- Exercise goal -
Without the pictures, give every record again exactly.

Stored data entries
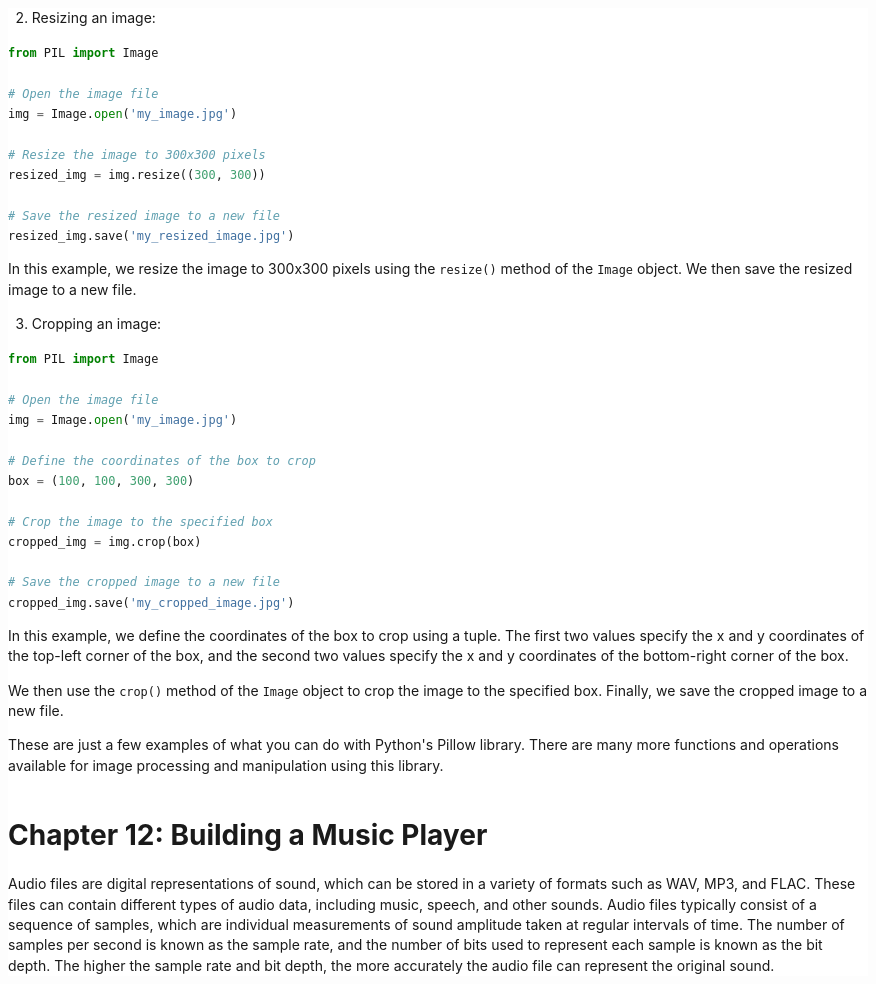 2. Resizing an image:


```python
from PIL import Image

# Open the image file
img = Image.open('my_image.jpg')

# Resize the image to 300x300 pixels
resized_img = img.resize((300, 300))

# Save the resized image to a new file
resized_img.save('my_resized_image.jpg')
```
In this example, we resize the image to 300x300 pixels using the `resize()` method of the `Image` object. We then save the resized image to a new file.

3. Cropping an image:


```python
from PIL import Image

# Open the image file
img = Image.open('my_image.jpg')

# Define the coordinates of the box to crop
box = (100, 100, 300, 300)

# Crop the image to the specified box
cropped_img = img.crop(box)

# Save the cropped image to a new file
cropped_img.save('my_cropped_image.jpg')
```
In this example, we define the coordinates of the box to crop using a tuple. The first two values specify the x and y coordinates of the top-left corner of the box, and the second two values specify the x and y coordinates of the bottom-right corner of the box.

We then use the `crop()` method of the `Image` object to crop the image to the specified box. Finally, we save the cropped image to a new file.

These are just a few examples of what you can do with Python's Pillow library. There are many more functions and operations available for image processing and manipulation using this library.


# Chapter 12: Building a Music Player
Audio files are digital representations of sound, which can be stored in a variety of formats such as WAV, MP3, and FLAC. These files can contain different types of audio data, including music, speech, and other sounds. Audio files typically consist of a sequence of samples, which are individual measurements of sound amplitude taken at regular intervals of time. The number of samples per second is known as the sample rate, and the number of bits used to represent each sample is known as the bit depth. The higher the sample rate and bit depth, the more accurately the audio file can represent the original sound.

- Answer to this task -
 2. Resizing an image:


```python
from PIL import Image

# Open the image file
img = Image.open('my_image.jpg')

# Resize the image to 300x300 pixels
resized_img = img.resize((300, 300))

# Save the resized image to a new file
resized_img.save('my_resized_image.jpg')
```
In this example, we resize the image to 300x300 pixels using the `resize()` method of the `Image` object. We then save the resized image to a new file.

3. Cropping an image:


```python
from PIL import Image

# Open the image file
img = Image.open('my_image.jpg')

# Define the coordinates of the box to crop
box = (100, 100, 300, 300)

# Crop the image to the specified box
cropped_img = img.crop(box)

# Save the cropped image to a new file
cropped_img.save('my_cropped_image.jpg')
```
In this example, we define the coordinates of the box to crop using a tuple. The first two values specify the x and y coordinates of the top-left corner of the box, and the second two values specify the x and y coordinates of the bottom-right corner of the box.

We then use the `crop()` method of the `Image` object to crop the image to the specified box. Finally, we save the cropped image to a new file.

These are just a few examples of what you can do with Python's Pillow library. There are many more functions and operations available for image processing and manipulation using this library.


# Chapter 12: Building a Music Player
Audio files are digital representations of sound, which can be stored in a variety of formats such as WAV, MP3, and FLAC. These files can contain different types of audio data, including music, speech, and other sounds. Audio files typically consist of a sequence of samples, which are individual measurements of sound amplitude taken at regular intervals of time. The number of samples per second is known as the sample rate, and the number of bits used to represent each sample is known as the bit depth. The higher the sample rate and bit depth, the more accurately the audio file can represent the original sound.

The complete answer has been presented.